The Wordsmyth Illustrated Learner’s Dictionary (WILD) is organized into four components that facilitate children’s vocabulary learning in two ways: (a) learning new words for concepts the child already has, and (b) learning new concepts and new words that add new ways of organizing the child’s thinking. During the crucial early years, this process changes children’s understanding of how meanings work — their concept of definition. WILD’s unique organization reflects the challenges involved in these changes and provides the resources a child needs to move among the new words and new concepts. Each section of WILD focuses on a particular type of word and concept learning. The components of WILD–and the word learning focus for each of them–are the following:
- PICTURE DICTIONARY: for word-object naming;
- WORLD: for thematic relations among things in their usual environments;
- COLLECTIONS: for topical relations (“loose categories”) and taxonomic categories;
- BOOK: for an alphabetical organization of words, outside of their connections with the world.

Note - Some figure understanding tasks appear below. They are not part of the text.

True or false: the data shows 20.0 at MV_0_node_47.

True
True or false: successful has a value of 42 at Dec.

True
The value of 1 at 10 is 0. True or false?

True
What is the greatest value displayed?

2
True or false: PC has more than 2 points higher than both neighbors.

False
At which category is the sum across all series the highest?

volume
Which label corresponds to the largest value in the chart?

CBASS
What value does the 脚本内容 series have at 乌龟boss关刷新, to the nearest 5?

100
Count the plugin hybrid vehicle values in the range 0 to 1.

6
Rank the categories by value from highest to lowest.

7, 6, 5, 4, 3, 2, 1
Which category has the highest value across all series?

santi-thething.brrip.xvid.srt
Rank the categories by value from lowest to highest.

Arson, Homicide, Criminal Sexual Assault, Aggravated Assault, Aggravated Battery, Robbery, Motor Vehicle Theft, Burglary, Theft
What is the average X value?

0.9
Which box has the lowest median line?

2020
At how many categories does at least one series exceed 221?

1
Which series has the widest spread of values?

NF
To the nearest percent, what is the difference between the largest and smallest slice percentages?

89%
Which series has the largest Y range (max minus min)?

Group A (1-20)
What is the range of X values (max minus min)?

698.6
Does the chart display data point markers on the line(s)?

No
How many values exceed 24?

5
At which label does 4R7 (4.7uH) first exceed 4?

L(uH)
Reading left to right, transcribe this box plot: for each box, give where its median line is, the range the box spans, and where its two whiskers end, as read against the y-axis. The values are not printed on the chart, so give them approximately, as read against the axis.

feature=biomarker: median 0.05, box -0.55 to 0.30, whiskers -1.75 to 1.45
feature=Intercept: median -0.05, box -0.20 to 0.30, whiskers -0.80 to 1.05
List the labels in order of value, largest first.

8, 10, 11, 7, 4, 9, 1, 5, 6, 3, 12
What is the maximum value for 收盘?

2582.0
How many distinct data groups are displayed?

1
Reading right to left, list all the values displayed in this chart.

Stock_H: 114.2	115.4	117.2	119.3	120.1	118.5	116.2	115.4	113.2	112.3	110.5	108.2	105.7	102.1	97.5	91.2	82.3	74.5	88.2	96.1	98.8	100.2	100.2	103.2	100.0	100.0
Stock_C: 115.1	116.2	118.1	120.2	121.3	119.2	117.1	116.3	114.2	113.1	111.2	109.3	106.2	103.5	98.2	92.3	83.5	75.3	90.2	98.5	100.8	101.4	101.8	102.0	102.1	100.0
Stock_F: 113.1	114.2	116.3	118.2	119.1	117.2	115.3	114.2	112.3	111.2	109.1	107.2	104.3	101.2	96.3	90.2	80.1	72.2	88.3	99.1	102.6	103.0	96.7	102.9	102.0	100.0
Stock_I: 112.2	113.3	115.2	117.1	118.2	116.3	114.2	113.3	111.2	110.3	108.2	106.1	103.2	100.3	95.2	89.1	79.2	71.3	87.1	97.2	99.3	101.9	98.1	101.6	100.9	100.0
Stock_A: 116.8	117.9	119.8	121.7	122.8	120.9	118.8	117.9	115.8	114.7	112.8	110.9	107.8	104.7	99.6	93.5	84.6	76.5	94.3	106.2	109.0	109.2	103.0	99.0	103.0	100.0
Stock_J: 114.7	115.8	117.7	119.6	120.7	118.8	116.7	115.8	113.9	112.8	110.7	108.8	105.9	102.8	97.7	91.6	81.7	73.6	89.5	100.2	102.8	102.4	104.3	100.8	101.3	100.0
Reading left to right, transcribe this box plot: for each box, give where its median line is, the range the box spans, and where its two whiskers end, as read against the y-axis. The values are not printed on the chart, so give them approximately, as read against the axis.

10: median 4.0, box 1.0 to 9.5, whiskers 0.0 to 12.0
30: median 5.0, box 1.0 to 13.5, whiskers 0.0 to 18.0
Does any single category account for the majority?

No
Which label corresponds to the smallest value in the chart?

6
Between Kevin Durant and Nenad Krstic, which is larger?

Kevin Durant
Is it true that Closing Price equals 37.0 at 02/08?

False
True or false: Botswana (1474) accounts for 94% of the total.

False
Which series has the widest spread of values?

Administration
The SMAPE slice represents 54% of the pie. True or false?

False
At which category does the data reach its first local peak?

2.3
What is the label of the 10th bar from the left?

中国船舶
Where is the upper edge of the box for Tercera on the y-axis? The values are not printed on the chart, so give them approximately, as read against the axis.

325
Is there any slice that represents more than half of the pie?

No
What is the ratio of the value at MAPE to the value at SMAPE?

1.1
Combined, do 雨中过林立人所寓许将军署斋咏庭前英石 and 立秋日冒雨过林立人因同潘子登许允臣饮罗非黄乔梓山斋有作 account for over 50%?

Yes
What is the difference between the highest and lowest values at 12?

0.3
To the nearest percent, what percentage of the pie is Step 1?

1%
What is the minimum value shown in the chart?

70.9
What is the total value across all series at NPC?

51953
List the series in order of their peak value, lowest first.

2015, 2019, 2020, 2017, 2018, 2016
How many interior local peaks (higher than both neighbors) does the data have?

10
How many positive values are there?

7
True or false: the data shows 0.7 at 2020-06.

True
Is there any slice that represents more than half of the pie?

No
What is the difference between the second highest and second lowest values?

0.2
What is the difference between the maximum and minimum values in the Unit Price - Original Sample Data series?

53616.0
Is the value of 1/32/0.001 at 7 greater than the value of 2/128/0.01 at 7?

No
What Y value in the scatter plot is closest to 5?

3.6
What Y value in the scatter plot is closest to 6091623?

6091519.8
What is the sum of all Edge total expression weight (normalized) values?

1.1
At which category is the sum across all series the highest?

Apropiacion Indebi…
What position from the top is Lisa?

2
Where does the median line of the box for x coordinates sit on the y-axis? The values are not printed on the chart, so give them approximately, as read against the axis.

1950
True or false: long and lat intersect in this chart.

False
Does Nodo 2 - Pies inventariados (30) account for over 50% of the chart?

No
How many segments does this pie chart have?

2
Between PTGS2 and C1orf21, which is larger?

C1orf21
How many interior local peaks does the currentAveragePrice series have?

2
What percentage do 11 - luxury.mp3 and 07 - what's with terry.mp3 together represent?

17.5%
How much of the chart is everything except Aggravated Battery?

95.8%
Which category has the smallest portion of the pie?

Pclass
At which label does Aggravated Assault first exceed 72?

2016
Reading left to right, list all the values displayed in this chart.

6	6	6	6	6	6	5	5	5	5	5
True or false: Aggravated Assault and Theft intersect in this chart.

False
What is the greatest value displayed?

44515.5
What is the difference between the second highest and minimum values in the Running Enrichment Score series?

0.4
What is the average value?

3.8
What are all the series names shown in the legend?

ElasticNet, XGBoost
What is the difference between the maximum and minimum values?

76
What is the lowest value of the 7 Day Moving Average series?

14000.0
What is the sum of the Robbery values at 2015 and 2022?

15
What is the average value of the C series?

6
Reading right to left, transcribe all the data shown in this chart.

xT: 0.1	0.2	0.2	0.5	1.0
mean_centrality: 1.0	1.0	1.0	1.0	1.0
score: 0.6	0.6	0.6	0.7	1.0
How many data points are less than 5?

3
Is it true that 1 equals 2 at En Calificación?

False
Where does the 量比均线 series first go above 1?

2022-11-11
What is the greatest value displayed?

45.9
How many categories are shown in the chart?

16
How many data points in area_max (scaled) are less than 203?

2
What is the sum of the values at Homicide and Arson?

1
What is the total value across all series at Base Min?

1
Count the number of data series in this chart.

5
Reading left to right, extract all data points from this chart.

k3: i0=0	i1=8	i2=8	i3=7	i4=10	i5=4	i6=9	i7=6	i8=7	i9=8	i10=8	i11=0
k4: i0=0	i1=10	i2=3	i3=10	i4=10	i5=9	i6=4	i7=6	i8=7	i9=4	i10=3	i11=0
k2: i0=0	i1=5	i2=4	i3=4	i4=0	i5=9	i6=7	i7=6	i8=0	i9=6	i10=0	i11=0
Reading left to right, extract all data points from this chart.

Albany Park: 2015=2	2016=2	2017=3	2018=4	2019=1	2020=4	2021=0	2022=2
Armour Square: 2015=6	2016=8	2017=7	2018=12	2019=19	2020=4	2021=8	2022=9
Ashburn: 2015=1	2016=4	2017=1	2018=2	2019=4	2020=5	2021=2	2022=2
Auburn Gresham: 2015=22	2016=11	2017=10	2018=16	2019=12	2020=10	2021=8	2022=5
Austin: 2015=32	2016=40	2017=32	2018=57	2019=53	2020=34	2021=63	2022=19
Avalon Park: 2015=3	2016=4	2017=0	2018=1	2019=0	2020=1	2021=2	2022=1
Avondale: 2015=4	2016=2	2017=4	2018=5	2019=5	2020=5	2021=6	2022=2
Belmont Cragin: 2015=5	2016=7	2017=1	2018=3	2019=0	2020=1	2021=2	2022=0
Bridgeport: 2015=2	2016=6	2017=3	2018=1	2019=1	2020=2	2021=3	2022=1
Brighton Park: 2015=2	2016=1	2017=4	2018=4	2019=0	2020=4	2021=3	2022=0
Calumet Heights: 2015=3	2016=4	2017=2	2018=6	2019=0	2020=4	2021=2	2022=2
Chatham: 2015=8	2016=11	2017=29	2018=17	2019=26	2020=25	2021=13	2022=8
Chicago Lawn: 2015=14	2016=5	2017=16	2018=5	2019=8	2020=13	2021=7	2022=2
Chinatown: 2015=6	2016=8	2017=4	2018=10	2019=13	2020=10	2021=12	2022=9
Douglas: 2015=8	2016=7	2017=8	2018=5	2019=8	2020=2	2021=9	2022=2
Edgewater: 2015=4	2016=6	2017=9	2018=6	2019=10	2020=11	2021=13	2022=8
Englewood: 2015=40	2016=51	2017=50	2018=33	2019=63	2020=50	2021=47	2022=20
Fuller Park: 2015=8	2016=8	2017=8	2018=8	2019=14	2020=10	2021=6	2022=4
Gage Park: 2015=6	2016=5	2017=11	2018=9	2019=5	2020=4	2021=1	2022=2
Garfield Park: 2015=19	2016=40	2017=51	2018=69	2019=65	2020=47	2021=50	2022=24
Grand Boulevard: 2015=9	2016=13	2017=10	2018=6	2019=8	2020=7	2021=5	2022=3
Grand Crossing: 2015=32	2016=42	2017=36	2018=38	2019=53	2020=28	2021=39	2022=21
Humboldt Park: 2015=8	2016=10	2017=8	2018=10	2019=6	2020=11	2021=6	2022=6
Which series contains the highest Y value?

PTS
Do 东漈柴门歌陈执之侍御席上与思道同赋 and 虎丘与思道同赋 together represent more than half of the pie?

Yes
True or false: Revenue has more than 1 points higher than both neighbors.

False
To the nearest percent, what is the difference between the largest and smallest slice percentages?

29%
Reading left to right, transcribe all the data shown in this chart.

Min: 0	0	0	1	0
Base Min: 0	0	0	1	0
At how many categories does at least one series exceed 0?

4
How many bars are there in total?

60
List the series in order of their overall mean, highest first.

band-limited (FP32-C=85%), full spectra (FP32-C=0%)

Word learning and concept learning are linked together at the core of early learning and literacy. To learn a word, we need to know how and when the word is used. To learn a concept, we need to know why it is used in a particular way. This how and why of word learning creates a relationship between word learning and the conceptual organization of thought. And according to Tanya Kaefer and Susan B. Neuman, this relationship is bidirectional: “Increases in word learning lead to increases in taxonomic [conceptual] organization, which in turn leads to further increases in word learning. (Tanya Kaefer and Susan B. Neuman, “A Bidirectional Relationship between Concept Organization and word learning” in Child Development Research, (2013)). WILD is designed to facilitate this bidirectional relationship by linking the different aspects of word learning and conceptual organization.
The first phase of word learning involves naming things — the word-object naming relation. In this process, the first learning challenge is to distinguish between proper names and categories — between this animal’s name (“Fido” or “Rover”) and “dog”. “Fido” is a particular individual; but the child learns that while Fido is a dog, the word “dog” includes other individuals. In the Picture Dictionary section, WILD provides multiple images without context to facilitate this process of learning the word “dog.” (The WILD entry for “dog” has 5 images.)
The second phase of vocabulary learning involves thematic relations. In thematic learning, children begin to recognize the associations between objects and the places — settings and situations — in which they are found. Thematic relations provide important information about associations in the real world — things that typically go together. The second section of WILD is the WORLD, with multiple settings and situations and the objects that are typically found in those settings. Each WILD dictionary entry shows the places in WORLD a child will find an object.
The third phase of vocabulary learning involves learning categories. In WILD, the section called COLLECTIONS contains lists of words that identify both “loose categories” or topical relations and “taxonomic categories” or categorical relations. The loosely connected categories — such as “Things people do”, “Indoor Activities” or “Baseball words” — are categories in which the boundaries aren’t strictly or logically defined. Taxonomic categories are also introduced. In this phase, children are introduced to the power of classification with abstract concepts. Logical relations such as “Kinds of” something and “Parts of” something are introduced. The dictionary entry for each word shows a list of the different collections a word appears in.
And finally, the BOOK section presents an alphabetical organization of words, outside their connections with the world. The alphabet — letters and their sounds — are a key to learning the abstract process of pronouncing a string of letters in reading, before you have heard the word pronounced. In WILD and our other online dictionaries, there is an audio pronunciation to listen to, as well as three different text pronunciation systems — ways of transcribing the sound of a word.
The task of academic literacy is to help the child navigate among these ways of understanding meaning — these different versions of the “concept of definition.” The task is not merely to learn how to use abstract meanings in grammatically correct sentences, but also to learn how words and abstract concepts emerge from and relate to the real world. In WILD the child can begin in the concrete world of objects, and move gradually through different settings in the WORLD, to topical and taxonomic concepts in COLLECTIONS, culminating in the alphabetical presentation of the dictionary as a BOOK.